Saved data entries:
_ _ _ _ _ _ _
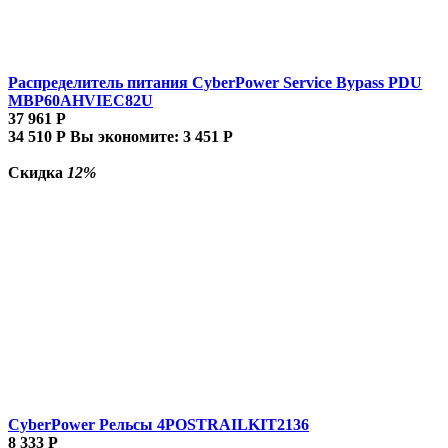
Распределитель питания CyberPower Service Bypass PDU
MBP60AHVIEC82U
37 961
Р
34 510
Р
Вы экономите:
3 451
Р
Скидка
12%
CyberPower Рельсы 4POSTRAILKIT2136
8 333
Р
_ _ _ _ _ _ _
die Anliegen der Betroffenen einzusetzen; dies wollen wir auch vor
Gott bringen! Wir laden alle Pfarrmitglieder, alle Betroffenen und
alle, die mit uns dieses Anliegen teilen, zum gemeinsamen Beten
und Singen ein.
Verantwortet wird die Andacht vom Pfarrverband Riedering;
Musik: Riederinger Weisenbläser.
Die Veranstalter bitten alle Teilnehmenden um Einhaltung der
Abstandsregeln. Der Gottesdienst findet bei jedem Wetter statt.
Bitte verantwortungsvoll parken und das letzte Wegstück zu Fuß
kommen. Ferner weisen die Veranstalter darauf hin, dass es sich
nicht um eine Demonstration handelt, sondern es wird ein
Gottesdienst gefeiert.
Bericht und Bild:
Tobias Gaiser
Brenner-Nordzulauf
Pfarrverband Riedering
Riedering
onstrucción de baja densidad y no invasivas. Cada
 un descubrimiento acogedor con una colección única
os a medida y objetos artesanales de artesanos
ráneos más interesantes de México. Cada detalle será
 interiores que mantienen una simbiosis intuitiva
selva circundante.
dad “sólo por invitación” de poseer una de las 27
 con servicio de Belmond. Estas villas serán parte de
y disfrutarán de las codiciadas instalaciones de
_ _ _ _ _ _ _
TASK GOAL: Retype the lines exactly, starting with the line that contains "die Anliegen der" and continuing through the line that contains "Abstandsregeln. Der Gottesdienst".

RESULT FOR THIS TASK:
die Anliegen der Betroffenen einzusetzen; dies wollen wir auch vor
Gott bringen! Wir laden alle Pfarrmitglieder, alle Betroffenen und
alle, die mit uns dieses Anliegen teilen, zum gemeinsamen Beten
und Singen ein.
Verantwortet wird die Andacht vom Pfarrverband Riedering;
Musik: Riederinger Weisenbläser.
Die Veranstalter bitten alle Teilnehmenden um Einhaltung der
Abstandsregeln. Der Gottesdienst findet bei jedem Wetter statt.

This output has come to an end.